Towards “Right Regulation”
Gillian’s book tackles these and many other broader issues, such as how we might develop more effective legal infrastructure for a modern world. I can’t do justice to the many threads of the book, but Gillian develops two ideas that nicely supplement what I have sketched out above.
First, Gillian describes a concept that she refers to as “right regulation.” For all intents and purposes, it is the “third way” that I think needs to exist when regulating new kinds of legal service providers. She explains:
Challenges to the existing regulation of legal markets by bar associations are sometimes cast as proposals to deregulate legal markets. But the name of the game is not deregulation; it’s what I call right regulation: putting in place intelligent regulations that ensure the markets for legal goods and services are functional and competitive. (p. 244)
Gillian cites the UK’s Legal Services Act of 2007 as an example of such an approach; that is, it liberalizes, but appropriately regulates, the legal services market in the U.K.
“Right regulation” also has some applications to the left side of the tree. For example, Gillian argues that lawyers should be permitted to partner and share fees with people who are not lawyers (currently prohibited in nearly all U.S. jurisdictions under rule 5.4 of the rules of professional conduct), but with appropriate regulatory arrangements, as is the case in the U.K.
Who Does the Regulating?
One of the greatest strengths of Gillian’s book is that she provides a conceptual framework for addressing a particularly challenging question: who should be responsible for drafting the relevant “right regulations”? This is not an easy question to answer, and it is one that I have expressly bracketed in my own writing.
One possible answer is that we should leave these issues to the courts, which historically have regulated legal services. Another possible answer is to have legislatures more actively involved, with appropriate delegation to administrative agencies. Both of these answers have benefits and costs, but neither offers an ideal solution.
Gillian’s innovative answer, drawing on the U.K. for inspiration, is to have private market-based approaches to regulation and to use government as a so-called “super-regulator” (regulating the regulators). She describes it this way:
Instead of civil servants or the managers of a regulated company designating the details of how to achieve politically set goals…, private for-profit and nonprofit companies could offer this as a service in the market, for a fee. In order to participate in this market, these companies would have to be approved as private regulators by the government.

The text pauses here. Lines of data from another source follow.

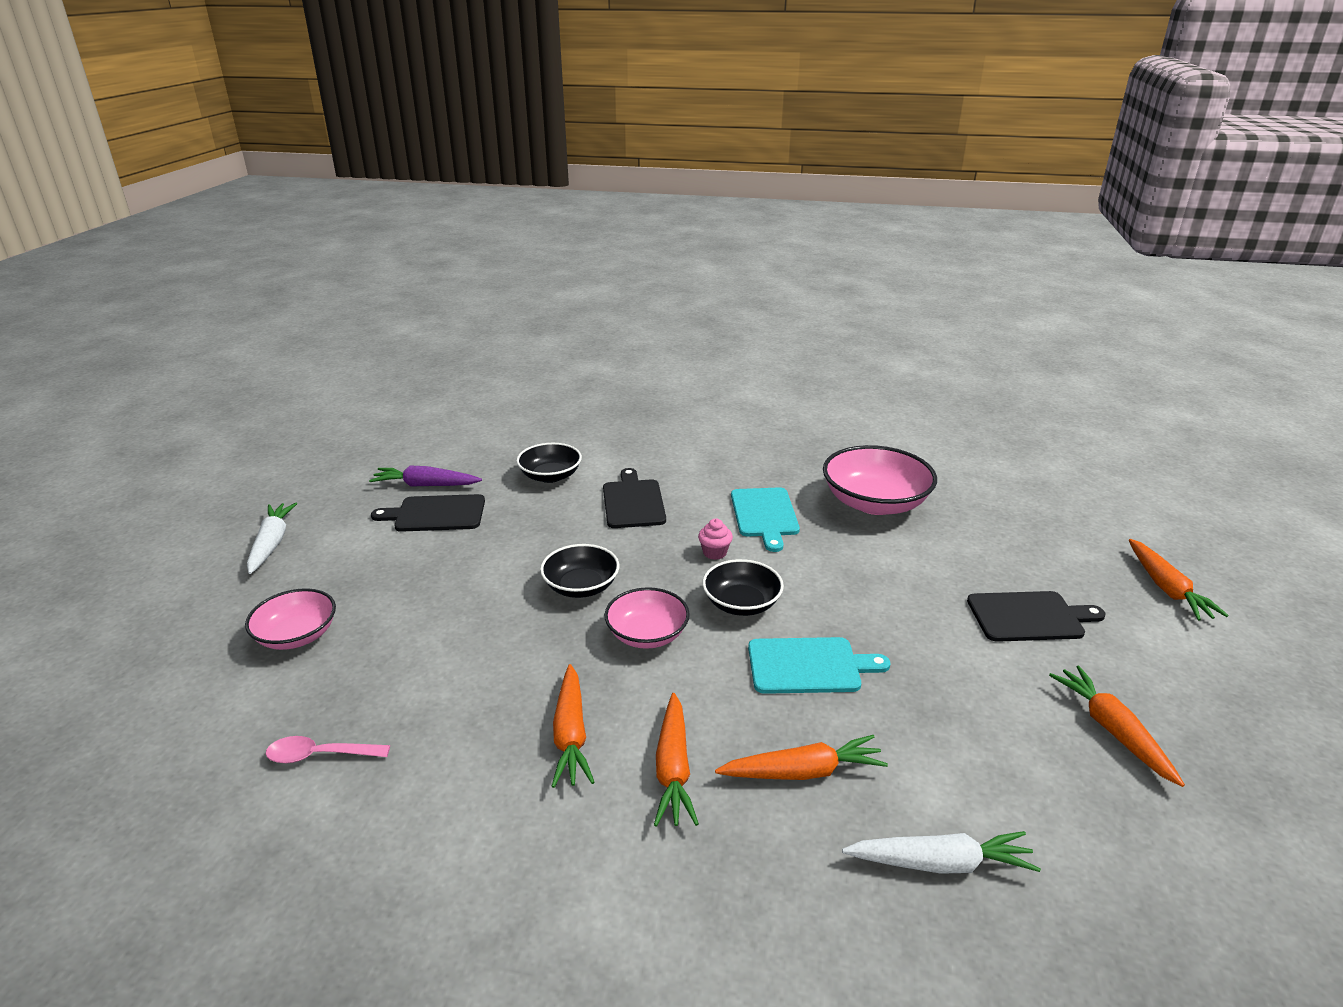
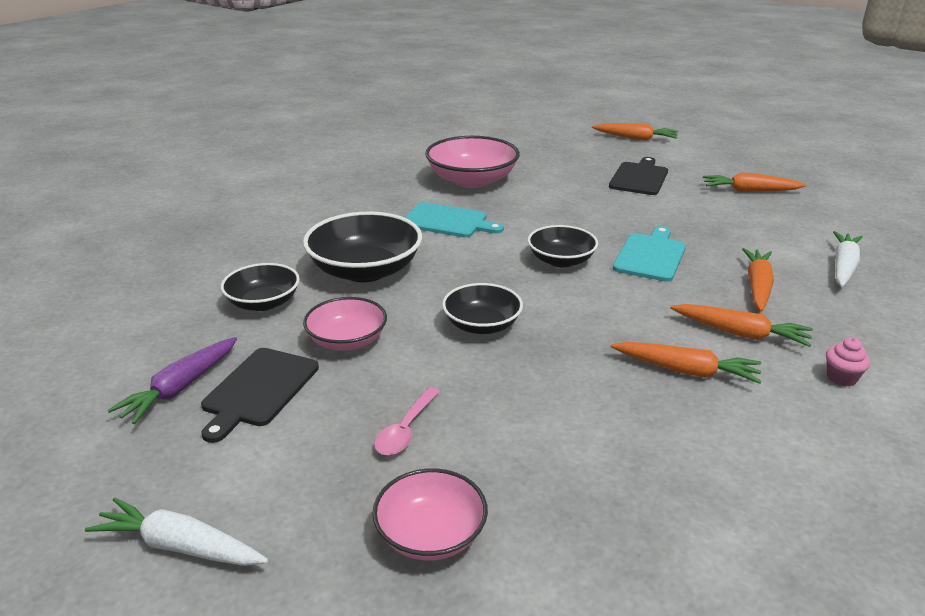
camera: 65 degrees left, 0 degrees up
pink spoon [266,736,390,763] -> pink spoon moved to [374,387,440,456]
black cutting board [603,468,666,528] -> black bowl [303,212,422,282]
pink bowl [604,587,690,649] -> pink bowl moved to [303,297,387,351]
pink cupcake [698,519,733,560] -> pink cupcake moved to [826,337,870,387]

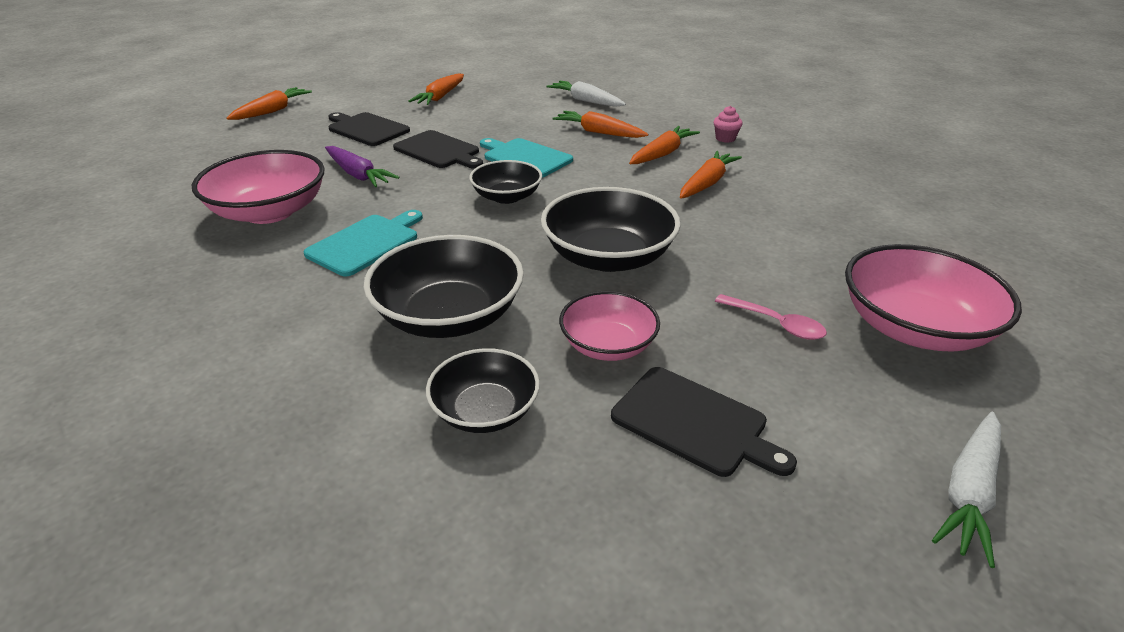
camera: 75 degrees left, 5 degrees up
purple carrot [108,337,237,424] -> purple carrot moved to [325,146,399,187]
pink bowl [372,469,488,561] -> pink bowl [845,244,1022,352], size x1.63
black bowl [442,283,523,334] -> black bowl [541,187,681,272], size x1.63
none -> black cutting board [393,130,483,169]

Approval would be based on meeting the policy objectives established by the government for regulation—developing a system that ensures that regulated businesses meet targets [of various kinds related to the industry]. (p. 266)
I came away from the book with a much greater appreciation for the ways in which we might go about creating a more flexible legal infrastructure in the future. Although the approach won’t work in every setting (as Gillian concedes), I think there are some interesting implications not just for the law of legal services, but for many other regulatory structures in a rapidly changing world.